While there are some who argue that reparations are not due for violations that occurred during colonial times, there are various
positions on these questions. The position adopted is often dependent on where those who take a particular stance come from in the
world. Broadly speaking, those in the Global South, including Africa, Latin America, and Asia, support reparations. Again generally
speaking, those in the Global North—in other words but with some exceptions, people in Europe and North America—besides African
Americans, do not support such claims. Again divided by region, those in the Global South argue that this is an issue whose time has
arrived, while those in the North argue that this is still a weak issue that has not gained a great deal of traction.
There have been many developments during the 21st century that have seen the inhabitants of former colonized countries seeking, and
in some cases receiving, reparations from their former colonial masters. The matter of reparations for slavery and colonialism was a
major, and highly contested, agenda item at the World Conference against Racism, Racial Discrimination, Xenophobia and Related
Intolerance (WCAR), held in Durban, South Africa, from August 31 to September 8, 2001. The issue is also more relevant now because a
number of countries, including Australia, New Zealand, Canada, and South Africa have been finding ways of dealing with such issues
from the distant past. In some cases they have provided restitution for violations that were committed, as well as land expropriations
that were carried out in their countries, sometimes more than a century ago. Some have argued that the fact that many historical cases
such as Nazi war crimes are resolved, but colonial ones are not, shows racism at work.
In spite of this, a number of former colonial communities are attempting to sue various role players for the
atrocities committed during colonization. These groups include the Herero of Namibia, who have sued
various corporations, including the German Deutsche Bank in the United States. Another case led to 228
Samburu and Maasai farmers in Kenya receiving 4.5 million pounds in damages from the United Kingdom's
Ministry of Defence (MoD) after their family members were killed or maimed over the past 50 years by British
Army explosives left behind on military ranges in that country. Yet another case involves a challenge to a British court decision made in
1913 to force some 10,000 Maasai off their land in Laikipia, Kenya, and into a new area on the Tanzanian border, where they were
affected by malaria. The Nandi people of Uganda are to sue the United Kingdom for killing their prophet Koitalel arap Samoei in 1905
during a military campaign to suppress Nandi resistance. Another case relates to the massacres in German East Africa (now Tanzania)
between 1905 and 1907 in what was known as the Maji Maji Rebellion. It is believed that about 250,000 Ngoni, Matumbi, Waluguru,
Makua, Yao, and Makonde people were killed.

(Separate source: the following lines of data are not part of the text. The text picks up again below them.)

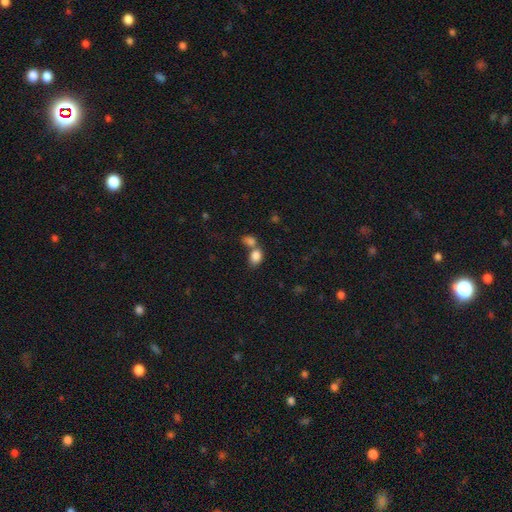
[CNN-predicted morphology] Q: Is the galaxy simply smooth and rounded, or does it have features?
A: smooth — 83%.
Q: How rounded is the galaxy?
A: in between — 72%.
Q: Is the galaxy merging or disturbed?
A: merger — 52%.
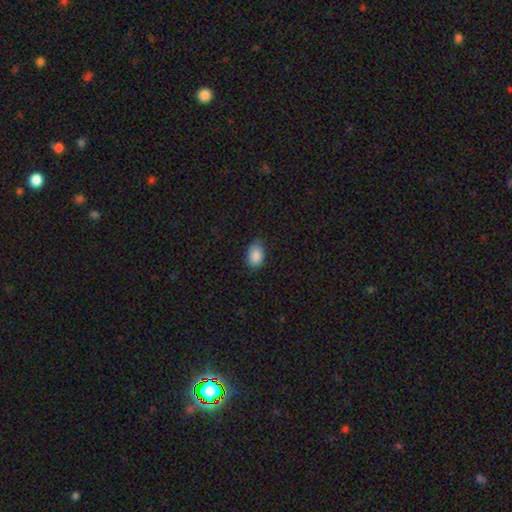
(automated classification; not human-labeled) A smooth galaxy with no disk features (87%) that is in between round and cigar-shaped (87%). Merging: none (75%).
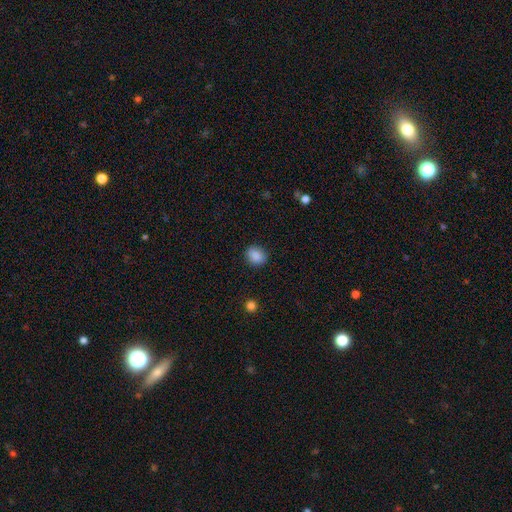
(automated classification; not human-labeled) A smooth galaxy with no disk features (87%) that is round (67%). Merging: none (87%).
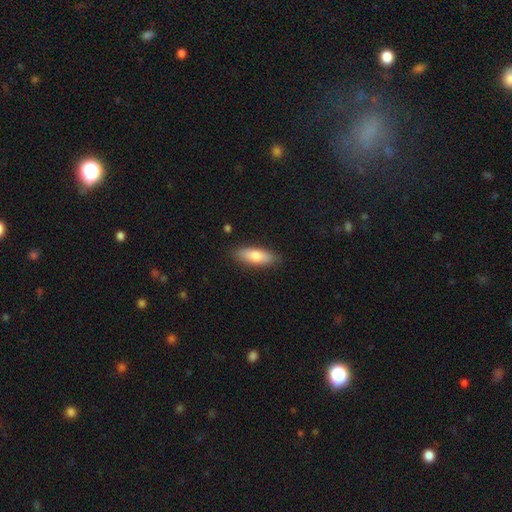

As can be seen from the above examples, there are many cases. This indicates the extent to which people in former colonial territories
want to have these matters dealt with, despite the massive difficulties that victims have in bringing such cases, and the lack of funding
at their disposal. There are many other groups that want to bring such cases. Other groups that have attempted to sue, and still want to
take legal action, include African Americans in the United States, seeking reparations for slavery; and former comfort women in various
Asian countries, who seek reparations from Japan for forced prostitution during World War II.
Some argue that apologies and acknowledgment are due for what occurred a long time ago, but that reparations are not owed to
groups for such claims. They argue that collective financial reparations to inhabitants of former colonial territories for legal, political,
and practical reasons is not a good strategy, and that any processes to deal with these ills ought to be by distributive, rather than
restorative, justice. The argument put forward is that wealth redistribution is what ought to occur, and that claims should not be dealt
with on the basis of rights. It is, however, argued by some that the "West" has a duty to assist Africa because of the past but Page
that 7 of
Africans do not have rights to such claims. These positions are somewhat contradictory. In any case, they ignore the direct effect that
the events of long ago still have on the people who live in these places today. The fact is that colonialism must bear at least some part
of the blame for the situation that many groups, countries, and continents like Africa as a whole find themselves in today.
While some base their opposition to reparations for colonial atrocities on the fact that financial reparations ought not to be paid partly
due to the cost involved, reparations do not have to be largely or solely monetary. It is certainly problematic to agree, though, that
11
Some argue that apologies and acknowledgment are due for what occurred a long time ago, but that reparations are not owed to
groups for such claims. They argue that collective financial reparations to inhabitants of former colonial territories for legal, political,
and practical reasons is not a good strategy, and that any processes to deal with these ills ought to be by distributive, rather than
restorative, justice. The argument put forward is that wealth redistribution is what ought to occur, and that claims should not be dealt
with on the basis of rights. It is, however, argued by some that the "West" has a duty to assist Africa because of the past but that
Africans do not have rights to such claims. These positions are somewhat contradictory. In any case, they ignore the direct effect that
the events of long ago still have on the people who live in these places today. The fact is that colonialism must bear at least some part
of the blame for the situation that many groups, countries, and continents like Africa as a whole find themselves in today.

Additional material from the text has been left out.